*** Material provided ***
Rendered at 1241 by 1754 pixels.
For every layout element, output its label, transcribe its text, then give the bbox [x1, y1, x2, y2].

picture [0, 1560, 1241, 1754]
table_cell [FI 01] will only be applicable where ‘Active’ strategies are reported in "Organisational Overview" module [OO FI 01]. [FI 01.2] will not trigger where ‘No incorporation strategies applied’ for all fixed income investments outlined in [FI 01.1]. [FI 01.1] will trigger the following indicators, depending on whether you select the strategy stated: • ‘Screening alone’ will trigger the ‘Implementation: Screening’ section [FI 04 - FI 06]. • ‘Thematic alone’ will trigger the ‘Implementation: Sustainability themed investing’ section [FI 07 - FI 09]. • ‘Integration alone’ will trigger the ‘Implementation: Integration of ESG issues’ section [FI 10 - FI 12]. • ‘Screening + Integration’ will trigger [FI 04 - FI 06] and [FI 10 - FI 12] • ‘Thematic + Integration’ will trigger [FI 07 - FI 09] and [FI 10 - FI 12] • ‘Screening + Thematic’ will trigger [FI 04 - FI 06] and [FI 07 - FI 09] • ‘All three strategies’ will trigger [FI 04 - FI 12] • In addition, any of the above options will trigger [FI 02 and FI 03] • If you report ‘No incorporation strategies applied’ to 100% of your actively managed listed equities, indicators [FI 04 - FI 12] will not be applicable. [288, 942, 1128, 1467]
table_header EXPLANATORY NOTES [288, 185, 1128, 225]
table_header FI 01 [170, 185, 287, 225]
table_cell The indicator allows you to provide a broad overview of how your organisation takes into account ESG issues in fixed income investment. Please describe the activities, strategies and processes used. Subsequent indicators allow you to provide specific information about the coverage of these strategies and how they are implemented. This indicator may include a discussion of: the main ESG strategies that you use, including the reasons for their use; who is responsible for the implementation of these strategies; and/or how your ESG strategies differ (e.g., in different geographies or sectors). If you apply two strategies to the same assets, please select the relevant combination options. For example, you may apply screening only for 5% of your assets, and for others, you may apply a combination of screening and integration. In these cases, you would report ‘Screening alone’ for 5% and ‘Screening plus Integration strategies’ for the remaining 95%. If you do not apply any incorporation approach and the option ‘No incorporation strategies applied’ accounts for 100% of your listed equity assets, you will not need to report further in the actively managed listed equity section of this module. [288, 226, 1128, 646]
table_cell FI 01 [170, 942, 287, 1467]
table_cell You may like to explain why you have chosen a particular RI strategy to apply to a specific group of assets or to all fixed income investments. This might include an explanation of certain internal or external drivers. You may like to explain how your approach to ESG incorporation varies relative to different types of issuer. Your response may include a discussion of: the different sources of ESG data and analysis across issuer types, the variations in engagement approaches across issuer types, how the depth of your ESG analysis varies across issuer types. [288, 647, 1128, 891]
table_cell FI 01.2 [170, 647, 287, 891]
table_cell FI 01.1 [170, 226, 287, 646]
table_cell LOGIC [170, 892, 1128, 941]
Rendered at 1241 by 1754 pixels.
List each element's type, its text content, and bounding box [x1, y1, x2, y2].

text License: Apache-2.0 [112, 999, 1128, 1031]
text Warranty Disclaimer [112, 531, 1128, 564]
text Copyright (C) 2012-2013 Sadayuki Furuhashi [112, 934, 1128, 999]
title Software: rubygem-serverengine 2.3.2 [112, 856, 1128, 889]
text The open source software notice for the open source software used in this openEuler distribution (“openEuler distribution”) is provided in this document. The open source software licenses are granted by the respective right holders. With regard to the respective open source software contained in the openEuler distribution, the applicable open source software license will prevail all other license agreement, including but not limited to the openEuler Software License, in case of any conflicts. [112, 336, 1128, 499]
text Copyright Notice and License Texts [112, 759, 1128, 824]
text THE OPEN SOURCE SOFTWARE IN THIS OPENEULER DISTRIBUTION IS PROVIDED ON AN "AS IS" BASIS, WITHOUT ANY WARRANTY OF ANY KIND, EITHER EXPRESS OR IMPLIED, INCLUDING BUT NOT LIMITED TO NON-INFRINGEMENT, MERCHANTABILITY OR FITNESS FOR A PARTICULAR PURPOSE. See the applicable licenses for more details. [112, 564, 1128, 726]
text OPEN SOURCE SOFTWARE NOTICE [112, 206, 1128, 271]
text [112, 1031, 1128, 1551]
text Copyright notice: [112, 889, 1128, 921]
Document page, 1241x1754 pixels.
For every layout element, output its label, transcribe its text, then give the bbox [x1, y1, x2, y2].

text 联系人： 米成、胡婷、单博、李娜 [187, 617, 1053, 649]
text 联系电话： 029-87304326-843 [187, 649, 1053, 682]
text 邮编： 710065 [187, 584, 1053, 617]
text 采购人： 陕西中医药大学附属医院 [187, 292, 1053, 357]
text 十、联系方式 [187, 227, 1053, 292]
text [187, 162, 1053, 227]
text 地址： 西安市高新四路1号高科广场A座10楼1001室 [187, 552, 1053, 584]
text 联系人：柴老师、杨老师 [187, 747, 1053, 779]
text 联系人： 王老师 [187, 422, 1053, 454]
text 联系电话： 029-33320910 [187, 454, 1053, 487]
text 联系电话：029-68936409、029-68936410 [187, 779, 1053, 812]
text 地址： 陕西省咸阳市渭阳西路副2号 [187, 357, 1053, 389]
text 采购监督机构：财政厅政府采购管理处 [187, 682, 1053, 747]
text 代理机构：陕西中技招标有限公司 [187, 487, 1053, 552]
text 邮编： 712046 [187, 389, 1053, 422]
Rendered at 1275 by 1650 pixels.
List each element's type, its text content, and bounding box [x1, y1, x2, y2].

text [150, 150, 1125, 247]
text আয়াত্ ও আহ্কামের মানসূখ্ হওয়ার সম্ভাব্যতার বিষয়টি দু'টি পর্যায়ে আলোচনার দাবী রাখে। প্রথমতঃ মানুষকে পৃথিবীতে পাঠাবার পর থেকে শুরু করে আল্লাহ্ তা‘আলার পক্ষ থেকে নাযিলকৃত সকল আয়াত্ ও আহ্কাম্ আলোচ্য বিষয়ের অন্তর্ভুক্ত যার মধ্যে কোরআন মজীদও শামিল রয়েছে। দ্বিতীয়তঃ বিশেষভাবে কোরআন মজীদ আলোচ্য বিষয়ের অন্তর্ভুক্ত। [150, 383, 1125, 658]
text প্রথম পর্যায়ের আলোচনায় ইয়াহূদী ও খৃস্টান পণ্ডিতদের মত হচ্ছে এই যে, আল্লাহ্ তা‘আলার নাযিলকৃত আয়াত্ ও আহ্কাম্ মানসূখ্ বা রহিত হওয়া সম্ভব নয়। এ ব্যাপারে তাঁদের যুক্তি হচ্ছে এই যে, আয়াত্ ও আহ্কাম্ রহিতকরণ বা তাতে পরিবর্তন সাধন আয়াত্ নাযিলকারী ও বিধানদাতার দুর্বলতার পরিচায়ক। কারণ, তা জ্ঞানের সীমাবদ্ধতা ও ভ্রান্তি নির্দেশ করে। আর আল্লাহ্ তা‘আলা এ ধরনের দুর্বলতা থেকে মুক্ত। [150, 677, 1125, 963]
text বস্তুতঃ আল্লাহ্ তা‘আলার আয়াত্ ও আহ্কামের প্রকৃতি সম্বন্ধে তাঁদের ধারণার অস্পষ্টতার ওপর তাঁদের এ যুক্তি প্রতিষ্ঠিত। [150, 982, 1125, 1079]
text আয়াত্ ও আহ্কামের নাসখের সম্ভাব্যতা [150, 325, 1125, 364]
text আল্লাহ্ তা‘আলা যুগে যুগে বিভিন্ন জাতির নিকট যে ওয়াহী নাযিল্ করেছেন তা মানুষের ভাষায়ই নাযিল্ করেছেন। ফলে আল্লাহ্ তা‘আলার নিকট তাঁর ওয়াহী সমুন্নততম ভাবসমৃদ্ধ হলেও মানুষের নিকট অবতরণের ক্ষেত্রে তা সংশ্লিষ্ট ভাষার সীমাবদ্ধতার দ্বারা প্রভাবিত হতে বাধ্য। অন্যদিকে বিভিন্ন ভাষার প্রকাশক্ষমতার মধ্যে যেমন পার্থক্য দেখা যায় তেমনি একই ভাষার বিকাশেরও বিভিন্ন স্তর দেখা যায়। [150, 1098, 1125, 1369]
*** End of Material provided ***
Exact duplication is required for the lines above, from the line that contains "text [112, 1031, 1128, 1551]" to the line that contains "Rendered at 1275 by 1650 pixels.", inclusive; omit all others.

text [112, 1031, 1128, 1551]
text Copyright notice: [112, 889, 1128, 921]
Document page, 1241x1754 pixels.
For every layout element, output its label, transcribe its text, then give the bbox [x1, y1, x2, y2].

text 联系人： 米成、胡婷、单博、李娜 [187, 617, 1053, 649]
text 联系电话： 029-87304326-843 [187, 649, 1053, 682]
text 邮编： 710065 [187, 584, 1053, 617]
text 采购人： 陕西中医药大学附属医院 [187, 292, 1053, 357]
text 十、联系方式 [187, 227, 1053, 292]
text [187, 162, 1053, 227]
text 地址： 西安市高新四路1号高科广场A座10楼1001室 [187, 552, 1053, 584]
text 联系人：柴老师、杨老师 [187, 747, 1053, 779]
text 联系人： 王老师 [187, 422, 1053, 454]
text 联系电话： 029-33320910 [187, 454, 1053, 487]
text 联系电话：029-68936409、029-68936410 [187, 779, 1053, 812]
text 地址： 陕西省咸阳市渭阳西路副2号 [187, 357, 1053, 389]
text 采购监督机构：财政厅政府采购管理处 [187, 682, 1053, 747]
text 代理机构：陕西中技招标有限公司 [187, 487, 1053, 552]
text 邮编： 712046 [187, 389, 1053, 422]
Rendered at 1275 by 1650 pixels.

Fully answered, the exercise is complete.